Passage shown:
........

Art for Arts Sake. The glittering hordes that are now relaxing in PB are the collectors, and the artists, and photographers that have encouraged the marketers of culture. Business is good in that department.  This Thursday evening, March 10th, between 5 and 8 p.m., the Cavalier Gallery (292 South County Road), with Jane Holzer & John Paulson, are hosting a VIP Pre-Show Viewing of Christophe von Hohenberg’s new book of photographs, The White Album of the Hamptons. The exhibit will run through March 17.

The Foreword to the book was written by his friend, author Jay McInerney:

Christophe von Hohenberg has made a name for himself as one of the most celebrated photographers of his generation with a body of work exhibiting a distinctive urban sensibility.

He is probably best known for his portraits of New York personalities — of artist, writers, fashionistas, and heiresses and men about town. Since the early eighties, he has created a kind of collective portrait Manhattan’s beau monde; his best known book documented the mourners as Andy Warhol’s memorial in 1987 — a who’s who of fashionable New York. More recently he has turned his eye on the faces and architecture of Mexico City, where he spends part of his year.

This latest book represents a surprising and stunning departure from this body of work, at least stylistically, although there is a certain sense in which it represents an extension of his interest in New York as a subject. The beaches of the Hamptons are the summertime refuge of fashionable New Yorkers — and of a generation of artists from William Merritt Chase to Eric Fischl, who have been attracted to the landscape and the marine-infected light.

Von Hohenberg joins the ranks of those artist with these luminous photographs of the beaches of the Hamptons. The ghostly figures on the sand, silhouetted against the surf and the sky, might be famous New Yorkers, but their individuating characteristics have been bleached away by the sun and the figurative squint of the observer (Although curiously, the dogs seem to have personalities.)

The humans have become anonymous and diminished against the overwhelming backdrop of the ocean. These images are by turns soothing and haunting and yet somehow familiar. Von Hohenberg has discovered a perspective that was in front of us all along, which we couldn’t quite isolate until he presented it to us.

........

Information:
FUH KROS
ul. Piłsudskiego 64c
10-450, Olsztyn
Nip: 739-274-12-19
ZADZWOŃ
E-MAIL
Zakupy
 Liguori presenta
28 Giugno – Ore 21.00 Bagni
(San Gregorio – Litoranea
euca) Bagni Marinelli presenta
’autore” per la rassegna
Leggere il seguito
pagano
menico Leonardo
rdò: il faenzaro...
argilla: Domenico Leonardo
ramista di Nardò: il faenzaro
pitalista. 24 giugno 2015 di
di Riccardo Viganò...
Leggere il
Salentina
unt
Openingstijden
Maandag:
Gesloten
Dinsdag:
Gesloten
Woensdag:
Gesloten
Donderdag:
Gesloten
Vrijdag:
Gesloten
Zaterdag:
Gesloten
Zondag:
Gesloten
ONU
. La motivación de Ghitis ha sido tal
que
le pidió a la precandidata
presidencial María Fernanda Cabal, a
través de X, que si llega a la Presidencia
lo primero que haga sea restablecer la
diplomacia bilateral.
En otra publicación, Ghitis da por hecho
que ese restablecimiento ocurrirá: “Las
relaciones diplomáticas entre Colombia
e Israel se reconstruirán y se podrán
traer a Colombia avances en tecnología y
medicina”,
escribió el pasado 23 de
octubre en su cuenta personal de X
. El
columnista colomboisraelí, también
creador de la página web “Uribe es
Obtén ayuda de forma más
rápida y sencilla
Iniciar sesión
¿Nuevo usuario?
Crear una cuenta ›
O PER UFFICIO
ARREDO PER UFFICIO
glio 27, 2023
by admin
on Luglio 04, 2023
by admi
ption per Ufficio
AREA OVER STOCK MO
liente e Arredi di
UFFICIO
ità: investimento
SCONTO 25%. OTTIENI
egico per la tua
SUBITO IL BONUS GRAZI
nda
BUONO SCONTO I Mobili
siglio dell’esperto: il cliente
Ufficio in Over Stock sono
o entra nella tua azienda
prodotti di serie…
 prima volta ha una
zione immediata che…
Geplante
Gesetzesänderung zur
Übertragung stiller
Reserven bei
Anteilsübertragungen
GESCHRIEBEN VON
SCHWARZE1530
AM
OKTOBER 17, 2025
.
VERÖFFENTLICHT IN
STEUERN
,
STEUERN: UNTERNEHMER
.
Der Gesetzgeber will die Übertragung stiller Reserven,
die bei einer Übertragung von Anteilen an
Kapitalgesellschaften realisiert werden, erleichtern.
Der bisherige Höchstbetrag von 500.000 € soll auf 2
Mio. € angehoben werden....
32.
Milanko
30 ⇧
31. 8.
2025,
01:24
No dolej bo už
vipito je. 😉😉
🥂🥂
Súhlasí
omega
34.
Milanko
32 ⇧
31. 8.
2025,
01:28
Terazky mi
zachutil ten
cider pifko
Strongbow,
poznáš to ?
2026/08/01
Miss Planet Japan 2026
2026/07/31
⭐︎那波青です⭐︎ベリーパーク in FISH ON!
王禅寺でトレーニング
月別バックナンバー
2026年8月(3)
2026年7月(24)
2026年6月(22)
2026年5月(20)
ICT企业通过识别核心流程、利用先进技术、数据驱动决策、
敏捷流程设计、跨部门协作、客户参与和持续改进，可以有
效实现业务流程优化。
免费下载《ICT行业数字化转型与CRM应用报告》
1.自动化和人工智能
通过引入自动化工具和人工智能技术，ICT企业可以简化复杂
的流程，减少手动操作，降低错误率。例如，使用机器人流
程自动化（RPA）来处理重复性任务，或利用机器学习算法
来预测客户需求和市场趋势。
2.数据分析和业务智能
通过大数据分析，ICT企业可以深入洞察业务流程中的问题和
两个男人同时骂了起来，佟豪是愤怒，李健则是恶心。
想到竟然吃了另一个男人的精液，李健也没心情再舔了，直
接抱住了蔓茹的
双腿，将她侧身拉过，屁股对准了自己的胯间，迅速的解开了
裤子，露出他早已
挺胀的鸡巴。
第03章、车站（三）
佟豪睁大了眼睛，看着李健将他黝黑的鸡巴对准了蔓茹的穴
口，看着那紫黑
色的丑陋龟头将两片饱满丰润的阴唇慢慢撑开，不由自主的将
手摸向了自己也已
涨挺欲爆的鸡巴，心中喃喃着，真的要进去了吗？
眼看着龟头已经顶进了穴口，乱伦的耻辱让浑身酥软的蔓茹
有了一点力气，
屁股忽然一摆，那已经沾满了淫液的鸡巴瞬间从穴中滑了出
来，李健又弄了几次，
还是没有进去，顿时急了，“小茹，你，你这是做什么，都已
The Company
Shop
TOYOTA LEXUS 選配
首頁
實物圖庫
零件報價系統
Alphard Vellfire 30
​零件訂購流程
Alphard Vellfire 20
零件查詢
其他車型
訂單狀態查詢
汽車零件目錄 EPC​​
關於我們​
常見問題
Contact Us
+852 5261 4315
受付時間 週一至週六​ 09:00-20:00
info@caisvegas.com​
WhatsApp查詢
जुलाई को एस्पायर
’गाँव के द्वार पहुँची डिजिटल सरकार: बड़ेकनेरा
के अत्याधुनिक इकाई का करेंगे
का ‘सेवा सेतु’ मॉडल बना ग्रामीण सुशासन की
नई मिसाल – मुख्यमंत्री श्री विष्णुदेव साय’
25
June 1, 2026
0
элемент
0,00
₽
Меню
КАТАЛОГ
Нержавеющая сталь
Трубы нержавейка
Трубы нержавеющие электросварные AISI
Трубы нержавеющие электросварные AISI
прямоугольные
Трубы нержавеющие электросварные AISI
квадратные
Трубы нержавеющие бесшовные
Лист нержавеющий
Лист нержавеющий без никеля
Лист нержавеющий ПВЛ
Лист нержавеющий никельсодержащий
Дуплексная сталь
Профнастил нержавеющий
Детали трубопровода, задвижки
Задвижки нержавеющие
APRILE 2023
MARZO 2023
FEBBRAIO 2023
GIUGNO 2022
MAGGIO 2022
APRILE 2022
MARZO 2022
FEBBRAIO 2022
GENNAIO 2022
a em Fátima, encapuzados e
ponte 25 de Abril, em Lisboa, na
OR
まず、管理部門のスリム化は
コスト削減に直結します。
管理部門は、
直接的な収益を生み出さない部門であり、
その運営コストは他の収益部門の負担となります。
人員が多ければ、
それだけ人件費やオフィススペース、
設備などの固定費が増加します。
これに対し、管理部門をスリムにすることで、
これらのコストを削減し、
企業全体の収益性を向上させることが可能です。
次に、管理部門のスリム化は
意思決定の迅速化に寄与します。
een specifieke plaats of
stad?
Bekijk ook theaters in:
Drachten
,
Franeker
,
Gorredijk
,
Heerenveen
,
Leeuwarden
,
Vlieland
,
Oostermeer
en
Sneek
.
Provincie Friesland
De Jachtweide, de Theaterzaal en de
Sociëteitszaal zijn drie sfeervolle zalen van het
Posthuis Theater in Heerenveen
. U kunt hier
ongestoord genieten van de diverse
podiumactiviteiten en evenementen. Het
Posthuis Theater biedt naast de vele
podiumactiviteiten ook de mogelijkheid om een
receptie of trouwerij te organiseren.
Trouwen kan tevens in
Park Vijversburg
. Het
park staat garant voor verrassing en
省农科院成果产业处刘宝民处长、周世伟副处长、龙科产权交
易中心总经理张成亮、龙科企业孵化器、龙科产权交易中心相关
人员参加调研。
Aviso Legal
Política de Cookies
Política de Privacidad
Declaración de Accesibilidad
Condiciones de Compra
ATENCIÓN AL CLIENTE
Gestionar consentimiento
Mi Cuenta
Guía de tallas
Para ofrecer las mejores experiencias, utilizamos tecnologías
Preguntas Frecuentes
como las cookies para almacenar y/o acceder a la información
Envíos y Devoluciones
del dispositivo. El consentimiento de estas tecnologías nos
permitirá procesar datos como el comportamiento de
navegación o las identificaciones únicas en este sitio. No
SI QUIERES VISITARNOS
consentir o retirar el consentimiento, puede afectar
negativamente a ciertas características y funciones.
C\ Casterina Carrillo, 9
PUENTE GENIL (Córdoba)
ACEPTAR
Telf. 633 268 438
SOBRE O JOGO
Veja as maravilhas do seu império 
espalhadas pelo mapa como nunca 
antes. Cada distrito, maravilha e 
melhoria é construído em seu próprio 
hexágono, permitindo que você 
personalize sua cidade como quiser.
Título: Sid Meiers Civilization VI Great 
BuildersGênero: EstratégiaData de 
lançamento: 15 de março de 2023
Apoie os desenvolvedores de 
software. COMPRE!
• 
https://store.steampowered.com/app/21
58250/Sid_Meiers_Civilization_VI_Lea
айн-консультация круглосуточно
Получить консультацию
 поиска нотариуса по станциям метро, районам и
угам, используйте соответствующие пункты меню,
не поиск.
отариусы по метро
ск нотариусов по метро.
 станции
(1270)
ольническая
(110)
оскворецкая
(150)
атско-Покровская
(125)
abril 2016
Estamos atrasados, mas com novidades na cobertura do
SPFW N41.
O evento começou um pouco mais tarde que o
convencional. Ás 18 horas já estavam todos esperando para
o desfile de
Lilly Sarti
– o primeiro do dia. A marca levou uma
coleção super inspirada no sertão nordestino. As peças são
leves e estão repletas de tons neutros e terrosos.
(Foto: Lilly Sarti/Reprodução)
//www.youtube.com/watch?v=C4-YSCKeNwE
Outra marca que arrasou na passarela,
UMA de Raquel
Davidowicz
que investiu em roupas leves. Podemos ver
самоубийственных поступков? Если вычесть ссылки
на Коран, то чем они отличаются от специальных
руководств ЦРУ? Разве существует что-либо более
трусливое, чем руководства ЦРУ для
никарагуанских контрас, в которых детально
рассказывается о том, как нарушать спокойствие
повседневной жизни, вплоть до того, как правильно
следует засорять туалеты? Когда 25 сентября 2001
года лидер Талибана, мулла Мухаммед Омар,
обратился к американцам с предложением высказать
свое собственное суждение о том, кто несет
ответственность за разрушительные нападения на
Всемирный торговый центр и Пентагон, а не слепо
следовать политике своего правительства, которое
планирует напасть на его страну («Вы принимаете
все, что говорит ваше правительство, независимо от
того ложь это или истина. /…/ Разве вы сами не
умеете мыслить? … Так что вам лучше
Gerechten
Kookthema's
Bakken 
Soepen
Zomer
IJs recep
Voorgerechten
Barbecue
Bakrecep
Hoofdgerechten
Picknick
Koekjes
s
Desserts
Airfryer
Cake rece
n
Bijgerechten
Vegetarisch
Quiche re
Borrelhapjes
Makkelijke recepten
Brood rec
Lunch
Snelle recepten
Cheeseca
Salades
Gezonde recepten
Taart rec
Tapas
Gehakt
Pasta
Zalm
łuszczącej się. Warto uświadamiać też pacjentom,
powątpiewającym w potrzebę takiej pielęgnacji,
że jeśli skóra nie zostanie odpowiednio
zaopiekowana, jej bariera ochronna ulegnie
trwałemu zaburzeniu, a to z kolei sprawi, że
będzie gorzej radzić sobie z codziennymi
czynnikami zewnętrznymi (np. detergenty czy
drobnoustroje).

........

Complete the following:
1. In the passage about von Hohenberg's photography book, quote the words from "Von Hohenberg joins" to "to have personalities.)", inclusive.
2. Decide whether each statement agrees with the passage about von Hohenberg's photography book. Answer yes or no, and back each answer with the deciding words of the passage, quoted exactly.
(a) The exhibit runs through March 17.
(b) Eric Fischl wrote the Foreword to the book.
(c) Von Hohenberg spends part of his year in Mexico City.
3. Name every person mentioned by name in the passage about von Hohenberg's photography book.

Solutions by task:
1.
Von Hohenberg joins the ranks of those artist with these luminous photographs of the beaches of the Hamptons. The ghostly figures on the sand, silhouetted against the surf and the sky, might be famous New Yorkers, but their individuating characteristics have been bleached away by the sun and the figurative squint of the observer (Although curiously, the dogs seem to have personalities.)

2.
(a) Yes: "The exhibit will run through March 17."
(b) No: "The Foreword to the book was written by his friend, author Jay McInerney"
(c) Yes: "Mexico City, where he spends part of his year."

3. Jane Holzer, John Paulson, Christophe von Hohenberg, Jay McInerney, Andy Warhol, William Merritt Chase, Eric Fischl